[Gluster-devel] Fwd: Change in glusterfs[master]: Transparent data encryption and metadata authentication...
Edward Shishkin
edward at redhat.com
Thu Mar 14 17:03:52 UTC 2013
On Wed, 13 Mar 2013 16:04:14 -0700
Anand Avati <anand.avati at gmail.com> wrote:
> On Wed, Mar 13, 2013 at 3:05 PM, Edward Shishkin <edward at redhat.com>
> wrote:
>
> >
> > Dear all,
> >
> > This requires openssl of version >= 1.0.1c
> >
> > Is it possible to upgrade the openssl on the machines, which
> > perform smoke tests? Any ideas? I can provide the instructions..
> >
> > I hope this feature will be useful and popular.
> >
> > Thanks,
> > Edward.
> >
> >
Hi Avati,
Actually, 1.0.1 (without 'c') will also work, but, I guess, it won't
make us more happy..
> Thanks for posting the patches! Can you give a quick summary of what
> 1.0.1c features are being used in the translator?
The following features are used (absent in 1.0.0):
1) XTS: cipher mode for data encryption;
2) GCM: cipher mode for metadata encryption and authentication;
3) CMAC: mode for authentication of non-encrypted part of metadata;
> Is it possible to
> re-implement some code to depend on openssl-1.0.0?
Perhaps, we can find a replacement for (3) in the 1.0.0 (using HMACs
instead of CMACs). However, absence of (1) and (2) seems to be a real
problem: 1.0.0 doesn't have algorithms suitable for our purposes.
Existing ones do have different issues. For example, the popular mode
CBC doesn't sustain overwrites with the same key, etc.
We can copypaste the absent code to the crypt translator. However, it
would mean that this code will be beyond the reach of openssl people,
which is not good..
> The build system
> is CentOS 6.3 (~= RHEL 6.3) - which is a very popular "base" for
> deploying glusterfs. I suspect depending on 1.0.1c openssl will be
> more than just a "build server dependency" issue.
Maybe it makes sense to ifdef the crypt translator and the related
code (depending on the openssl version, or having the respective
header files, say <openssl/cmac.h>)? I can see similar tricks in
the current Gluster code (HAVE_BD_XLATOR and friends)..
Thanks,
Edward.
>
> Avati
>
>
>
> >
> > On Wed, 13 Mar 2013 17:25:41 -0400 (EDT)
> > John Mark Walker <johnmark at redhat.com> wrote:
> >
> > > This marks an interesting development in GlusterFS. If you've been
> > > looking for data encryption, you may want to try this patch.
> > >
> > > -JM
> > >
> > >
> > > -------- Original Message --------
> > > Subject: Change in glusterfs[master]: Transparent data
> > > encryption and metadata authentication... From: "Edward Shishkin
> > > (Code Review)" <root at dev.gluster.com> To:
> > > CC:
> > >
> > >
> > >
> > >
> > > Edward Shishkin has uploaded a new change for review.
> > >
> > > Change subject: Transparent data encryption and metadata
> > > authentication in the systems with non-trusted
> > > server
> > ......................................................................
> > >
> > > Transparent data encryption and metadata authentication
> > > in the systems with non-trusted server
> > >
> > > This new functionality can be useful in various cloud
> > > technologies.
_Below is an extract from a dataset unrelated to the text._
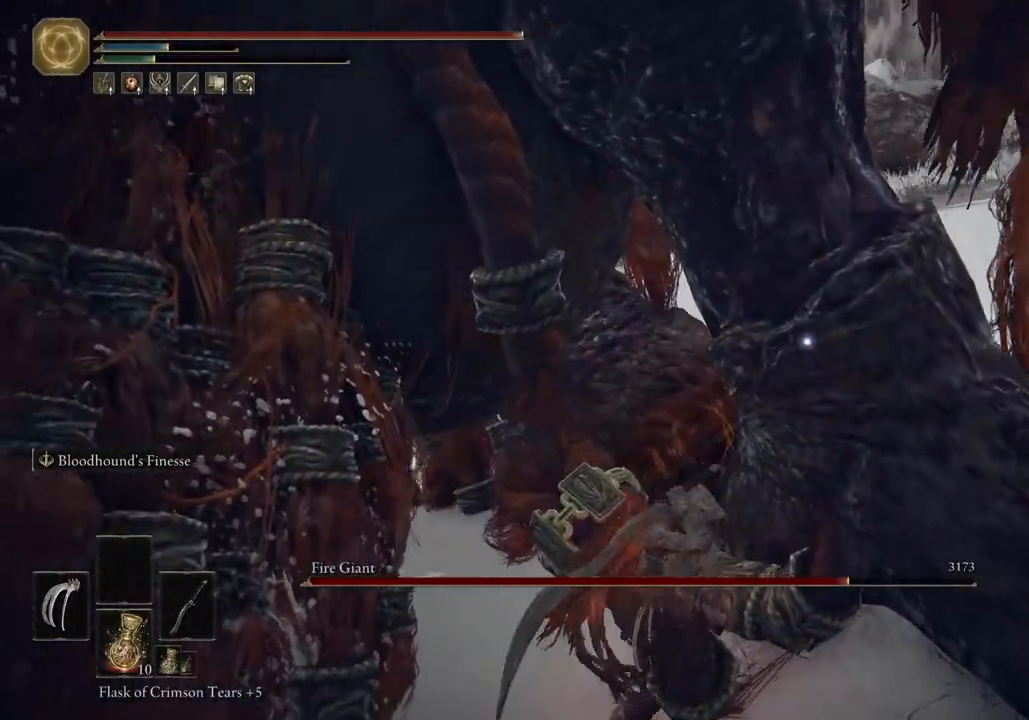
{"buttons": [], "left_stick": "up-right", "right_stick": "right", "events": [[117, "R1", "down"], [117, "TRIANGLE", "down"], [250, "TRIANGLE", "up"], [267, "R1", "up"], [267, "left_stick", "right"], [400, "left_stick", "up-right"]]}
It is implemented via a pair of the following
> > > interacting translators:
> > >
> > > . encryption/crypt, which works on client side and performs
> > > encryption and authentication;
> > > . features/oplock, which works on server side and resolves
> > > "conflicts"
> > >
> > > 1. The class of algorithms for data encryption,
> > > that can be supported by this pair of translators
> > >
> > > The mentioned pair of translators can support any atomic symmetric
> > > block cipher algorithms (which require to pad plain/cipher text
> > > before performing encryption/decryption transform (see glossary
> > > in atom.c for definitions). In particular, it can support
> > > algorithms with the EOF issue (which require to pad the end of
> > > file by extra-data).
> > >
> > > In most cases crypt translator translates the pair (offset, count)
> > > passed by user to different values, and resolves individual
> > > ->write() ->truncate(), etc. file operations to read-modify-write
> > > sequences.
> > >
> > > A volume can contain files encrypted by different algorithms. For
> > > newly created files one can specify desirable algorithm at mount
> > > time via a respective option of crypt translator.
> > >
> > > Currently only one algorithm is supported: AES_XTS.
> > >
> > > Example of algorithms, which can not be supported by this pair of
> > > translators:
> > >
> > > 1. Asymmetric block cipher algorithms, which inflate data, e.g.
> > > RSA; 2. Symmetric block cipher algorithms with inline MACs for
> > > data authentication.
> > >
> > > 2. Implementation notes.
> > >
> > > a) Atomic algorithms
> > >
> > > Since any process in a stackable file system manipulates with
> > > local data (which can be obsoleted by local data of another
> > > process), atomic cipher algorithms without proper support can
> > > lead to non-POSIX behavior. To resolve the "collisions" we
> > > introduce a special helper translator (features/oplock), which
> > > works on the server and manages requests (queues, grants access)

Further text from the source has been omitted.